━━━━━ Text excerpt ━━━━━

Today, Donna describes Southside as a “paradise of gently used furniture and décor,” but it’s come a long way. “When we first started, it was just a little bit of everything. A lot of garage sale stuff.” As the years went on and the store became more popular, they were able to be more selective with consignments, gradually evolving to the high-end stock that they carry today.

Demand for products has also shifted. In the ‘90s, antiques and collectables were immensely popular and made up a large part of the store. As trends changed, the store needed to diversify to evolve with the times. Southside was able to survive the recession by expanding the aesthetic of the pieces they were carrying – a tactic that has remained popular to this day.

Donna attributes this resilience to her team of employees. The six women who help her run the store – Valerie, Judy, Lori, Linda, Cora, and Corrie – all have input on what items to accept and how to display them. “Each one has a special knowledge of what is selling, prices, how to display, business management, and much more,” Donna explains.

━━━━━

→ Tasks for this exercise
A - Retype the Southside excerpt from "Today, Donna describes" to "to this day.".
B - According to the Southside excerpt, how did the store survive the recession?
The listing comes from a separate source, unrelated to the Southside excerpt.

━━━━━ Given entries ━━━━━

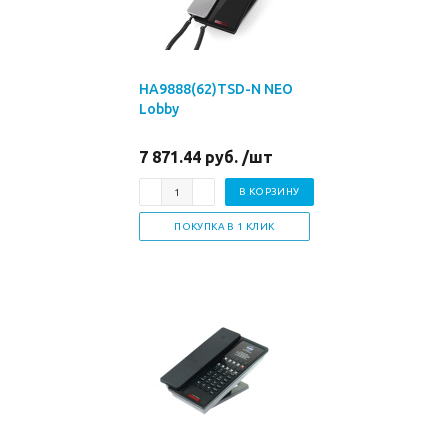
HA9888(62)TSD-N NEO
Lobby
7 871.44 руб. /шт
В КОРЗИНУ
ПОКУПКА В 1 КЛИК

━━━━━

→ Answers to this exercise
A -
Today, Donna describes Southside as a “paradise of gently used furniture and décor,” but it’s come a long way. “When we first started, it was just a little bit of everything. A lot of garage sale stuff.” As the years went on and the store became more popular, they were able to be more selective with consignments, gradually evolving to the high-end stock that they carry today.

Demand for products has also shifted. In the ‘90s, antiques and collectables were immensely popular and made up a large part of the store. As trends changed, the store needed to diversify to evolve with the times. Southside was able to survive the recession by expanding the aesthetic of the pieces they were carrying – a tactic that has remained popular to this day.

B - It expanded the aesthetic of the pieces it was carrying.